(Records from a collection)
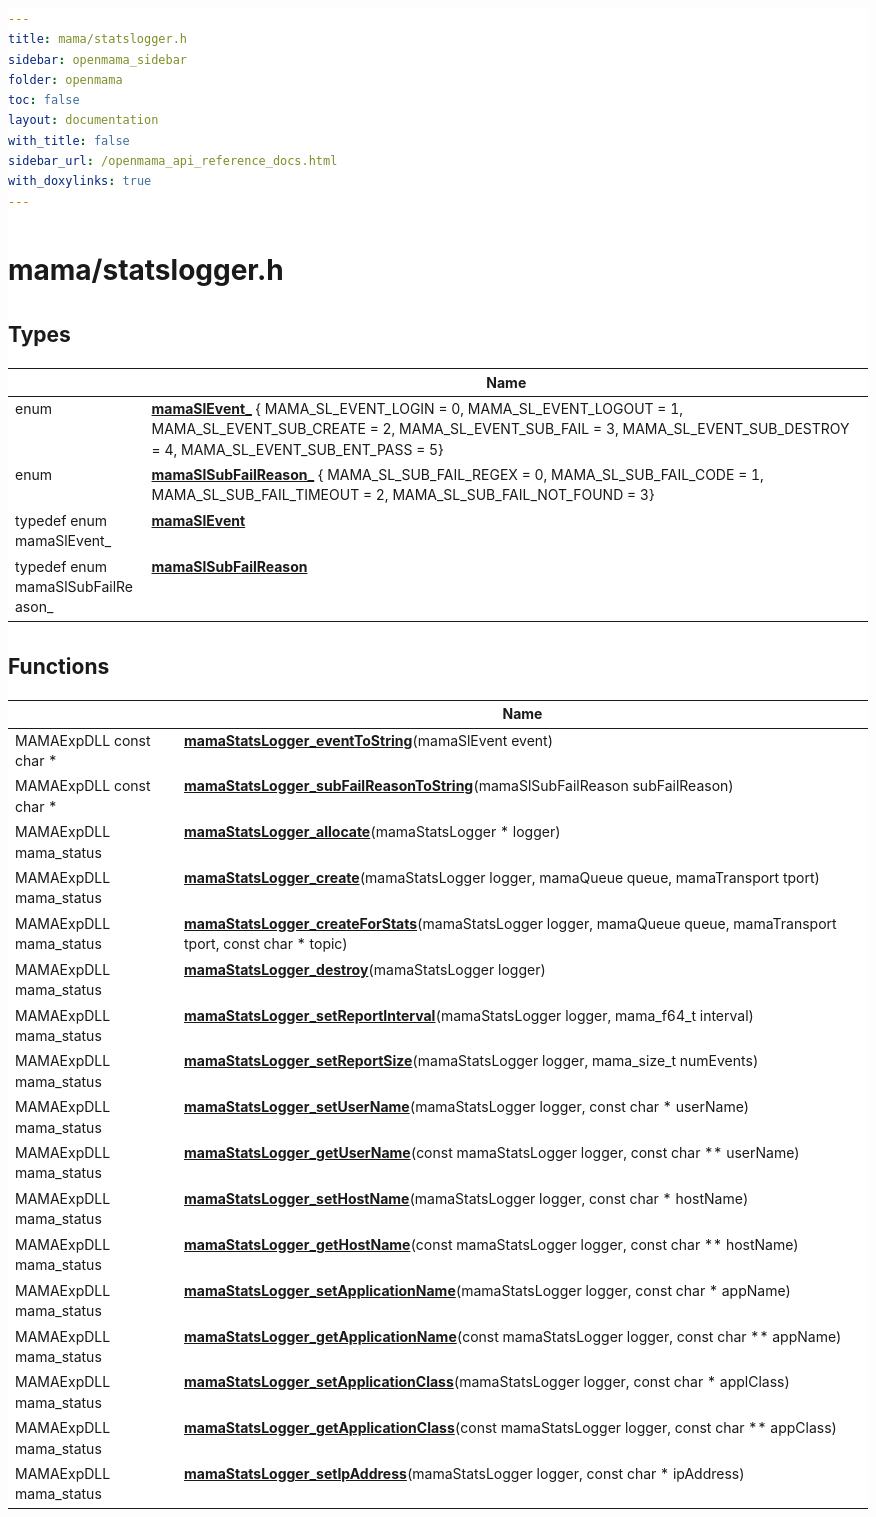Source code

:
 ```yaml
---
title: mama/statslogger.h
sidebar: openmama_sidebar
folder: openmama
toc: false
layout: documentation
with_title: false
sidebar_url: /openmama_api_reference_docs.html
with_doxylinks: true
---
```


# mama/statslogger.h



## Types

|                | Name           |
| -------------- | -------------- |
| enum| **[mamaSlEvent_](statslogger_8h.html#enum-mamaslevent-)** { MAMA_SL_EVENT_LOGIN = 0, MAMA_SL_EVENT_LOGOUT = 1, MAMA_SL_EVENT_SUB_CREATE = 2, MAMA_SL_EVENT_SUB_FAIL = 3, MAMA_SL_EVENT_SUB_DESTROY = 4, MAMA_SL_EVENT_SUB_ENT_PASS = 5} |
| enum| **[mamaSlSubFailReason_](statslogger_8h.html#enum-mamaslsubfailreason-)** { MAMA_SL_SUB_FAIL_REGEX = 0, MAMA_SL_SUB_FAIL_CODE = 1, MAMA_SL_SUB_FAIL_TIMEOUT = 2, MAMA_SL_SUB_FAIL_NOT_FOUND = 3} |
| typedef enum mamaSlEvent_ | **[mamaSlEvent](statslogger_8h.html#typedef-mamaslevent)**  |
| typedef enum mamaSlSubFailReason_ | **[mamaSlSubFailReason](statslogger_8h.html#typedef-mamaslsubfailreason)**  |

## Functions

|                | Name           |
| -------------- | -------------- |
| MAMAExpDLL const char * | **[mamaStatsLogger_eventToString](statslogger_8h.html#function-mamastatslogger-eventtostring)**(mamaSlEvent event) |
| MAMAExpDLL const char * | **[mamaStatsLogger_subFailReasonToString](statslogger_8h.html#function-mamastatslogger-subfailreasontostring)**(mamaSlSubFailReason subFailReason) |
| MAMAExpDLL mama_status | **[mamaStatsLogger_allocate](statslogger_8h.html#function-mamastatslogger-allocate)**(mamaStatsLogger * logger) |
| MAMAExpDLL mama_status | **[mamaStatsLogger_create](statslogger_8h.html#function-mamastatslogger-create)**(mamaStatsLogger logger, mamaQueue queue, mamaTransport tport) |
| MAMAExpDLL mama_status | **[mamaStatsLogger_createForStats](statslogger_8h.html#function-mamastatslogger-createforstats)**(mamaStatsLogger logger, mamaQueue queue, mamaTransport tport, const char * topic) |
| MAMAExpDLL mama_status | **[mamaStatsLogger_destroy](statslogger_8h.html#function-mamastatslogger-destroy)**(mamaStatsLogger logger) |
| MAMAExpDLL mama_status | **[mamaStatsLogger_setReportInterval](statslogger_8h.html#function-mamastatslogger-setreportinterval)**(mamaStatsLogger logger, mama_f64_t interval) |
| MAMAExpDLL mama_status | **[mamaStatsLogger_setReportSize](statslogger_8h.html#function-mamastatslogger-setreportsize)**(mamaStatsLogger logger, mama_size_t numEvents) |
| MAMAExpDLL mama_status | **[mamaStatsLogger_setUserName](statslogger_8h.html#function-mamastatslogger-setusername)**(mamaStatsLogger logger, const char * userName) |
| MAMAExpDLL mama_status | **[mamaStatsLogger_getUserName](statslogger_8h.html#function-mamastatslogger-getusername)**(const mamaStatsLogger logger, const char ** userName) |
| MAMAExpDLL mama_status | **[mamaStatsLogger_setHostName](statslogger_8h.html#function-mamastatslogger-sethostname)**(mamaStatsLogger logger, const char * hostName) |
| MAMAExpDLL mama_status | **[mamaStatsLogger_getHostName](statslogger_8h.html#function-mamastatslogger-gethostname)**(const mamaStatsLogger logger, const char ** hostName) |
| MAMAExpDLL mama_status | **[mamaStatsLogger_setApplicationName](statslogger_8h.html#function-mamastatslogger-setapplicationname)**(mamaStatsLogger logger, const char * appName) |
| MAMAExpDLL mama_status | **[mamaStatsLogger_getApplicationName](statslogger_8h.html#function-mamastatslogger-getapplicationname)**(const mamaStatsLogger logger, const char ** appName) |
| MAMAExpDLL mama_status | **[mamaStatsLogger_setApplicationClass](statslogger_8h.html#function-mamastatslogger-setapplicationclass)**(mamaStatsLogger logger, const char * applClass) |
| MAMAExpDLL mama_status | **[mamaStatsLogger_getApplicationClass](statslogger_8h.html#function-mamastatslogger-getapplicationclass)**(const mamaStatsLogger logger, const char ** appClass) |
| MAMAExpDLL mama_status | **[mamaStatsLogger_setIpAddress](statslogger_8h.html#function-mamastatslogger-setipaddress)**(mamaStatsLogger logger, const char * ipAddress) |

* Exercise requirements
Every line in the data that holds the string "queue" should be copied.

* Response area
| MAMAExpDLL mama_status | **[mamaStatsLogger_create](statslogger_8h.html#function-mamastatslogger-create)**(mamaStatsLogger logger, mamaQueue queue, mamaTransport tport) |
| MAMAExpDLL mama_status | **[mamaStatsLogger_createForStats](statslogger_8h.html#function-mamastatslogger-createforstats)**(mamaStatsLogger logger, mamaQueue queue, mamaTransport tport, const char * topic) |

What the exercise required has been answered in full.